▶ _Work to be completed_:
Would you transcribe the line containing "left hip: (200, 367)" and every line after it, through the end of the records below, exactly and with nothing else?

*** Block opens ***

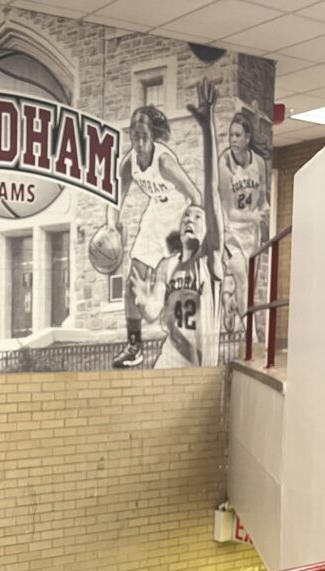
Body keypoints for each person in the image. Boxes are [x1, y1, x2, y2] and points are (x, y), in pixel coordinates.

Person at [131, 79, 228, 369]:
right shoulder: (166, 265)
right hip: (168, 358)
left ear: (206, 229)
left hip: (200, 367)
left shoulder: (211, 259)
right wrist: (143, 299)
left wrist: (207, 124)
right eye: (187, 215)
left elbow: (210, 191)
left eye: (198, 217)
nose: (190, 218)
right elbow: (151, 312)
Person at [107, 104, 200, 369]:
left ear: (154, 135)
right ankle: (135, 347)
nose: (138, 141)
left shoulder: (164, 161)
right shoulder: (129, 163)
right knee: (132, 285)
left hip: (178, 211)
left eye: (143, 136)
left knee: (176, 279)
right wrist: (110, 225)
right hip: (155, 213)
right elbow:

*** Block closes ***

▶ _Reply_:
left hip: (200, 367)
left shoulder: (211, 259)
right wrist: (143, 299)
left wrist: (207, 124)
right eye: (187, 215)
left elbow: (210, 191)
left eye: (198, 217)
nose: (190, 218)
right elbow: (151, 312)
Person at [107, 104, 200, 369]:
left ear: (154, 135)
right ankle: (135, 347)
nose: (138, 141)
left shoulder: (164, 161)
right shoulder: (129, 163)
right knee: (132, 285)
left hip: (178, 211)
left eye: (143, 136)
left knee: (176, 279)
right wrist: (110, 225)
right hip: (155, 213)
right elbow:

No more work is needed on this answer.